THE EXERCISE.
Can you turn the lines of the material between the one holding "pose: elev=359.1 azim=61.3" and the one holding "Dot at: (383, 357)", inclusive, into a numbered list, skipping any blank lines and leaving the pictures out?

INPUT.

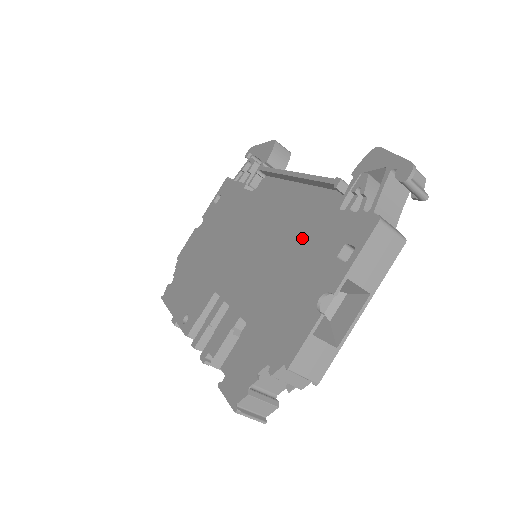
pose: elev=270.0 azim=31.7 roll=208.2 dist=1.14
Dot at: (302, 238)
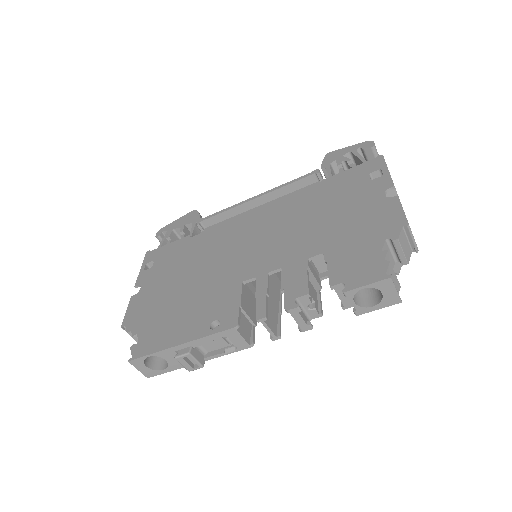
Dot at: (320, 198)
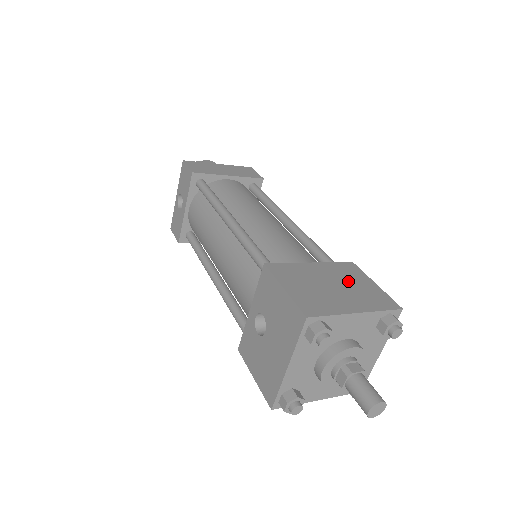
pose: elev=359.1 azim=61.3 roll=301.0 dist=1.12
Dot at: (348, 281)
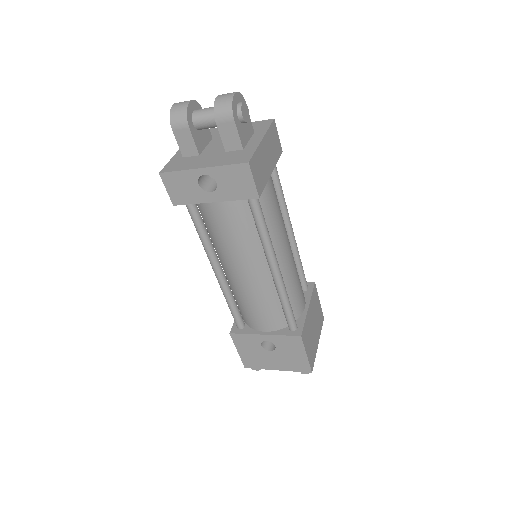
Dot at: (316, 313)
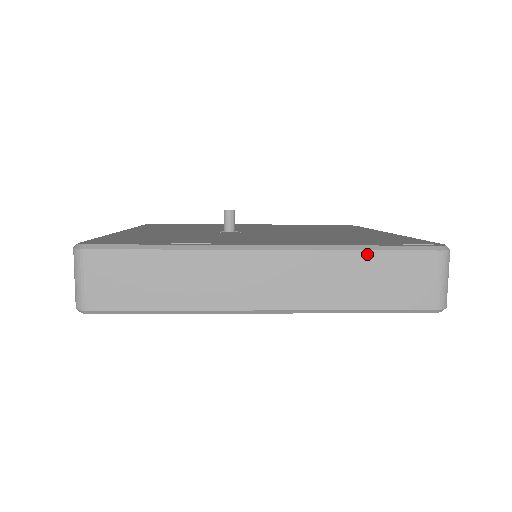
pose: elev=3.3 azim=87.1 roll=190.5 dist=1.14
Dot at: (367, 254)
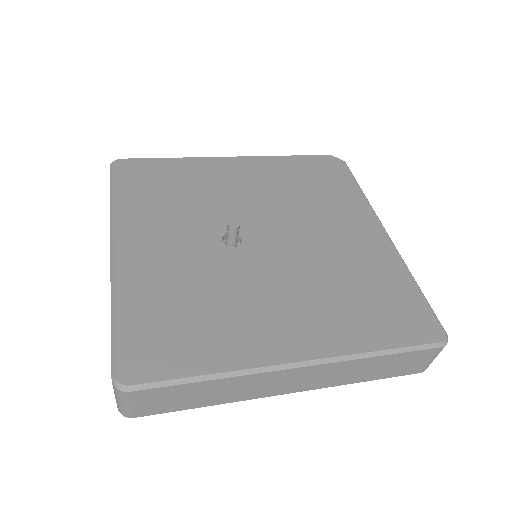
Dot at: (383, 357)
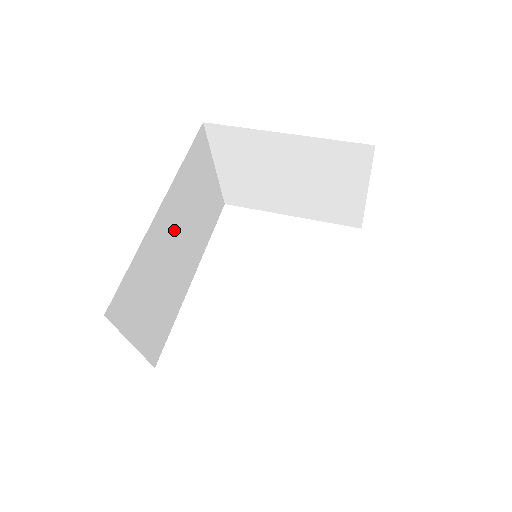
--
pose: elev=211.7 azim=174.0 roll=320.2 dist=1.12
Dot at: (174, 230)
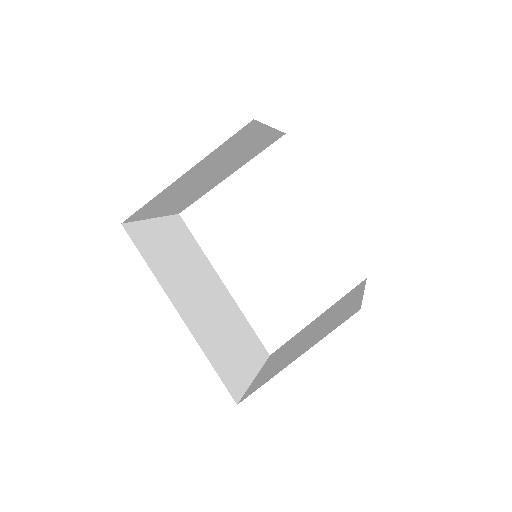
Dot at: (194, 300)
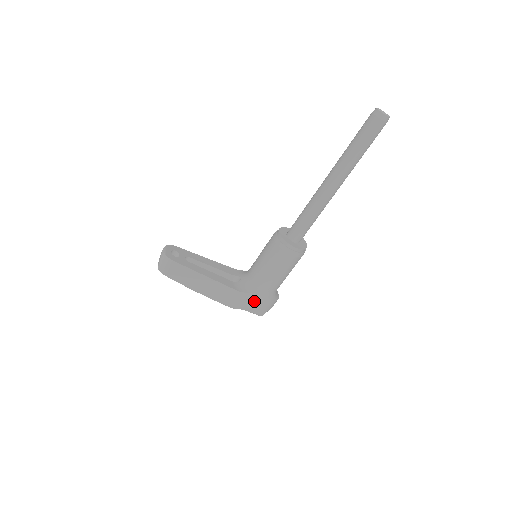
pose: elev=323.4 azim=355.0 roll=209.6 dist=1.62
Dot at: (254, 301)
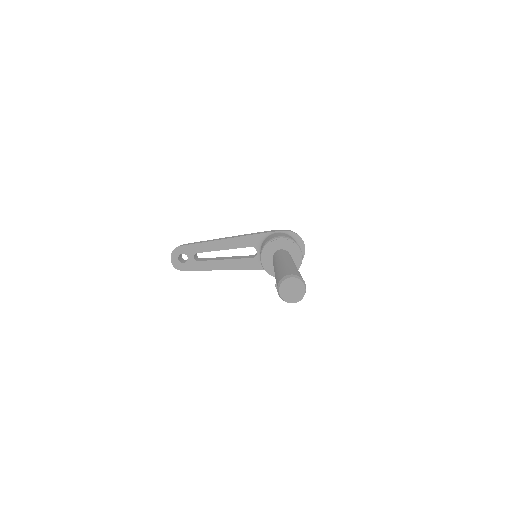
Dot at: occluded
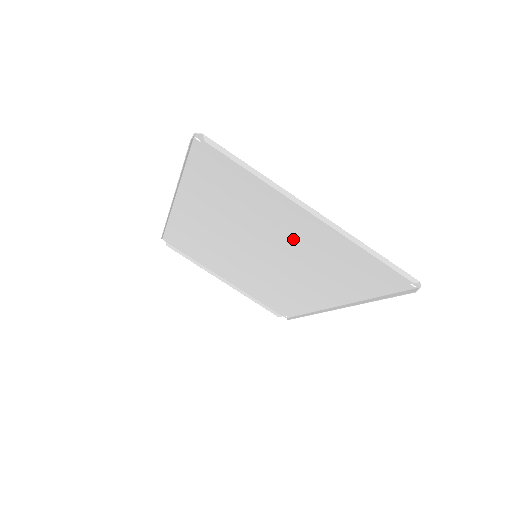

OUTPUT FOR THIS EXERCISE.
1. pose: elev=359.1 azim=61.3 roll=301.0 dist=1.12
2. Dot at: (348, 281)
3. Dot at: (316, 313)
4. pose: elev=3.3 azim=87.1 roll=190.5 dist=1.14
5. Dot at: (367, 254)
6. Dot at: (383, 357)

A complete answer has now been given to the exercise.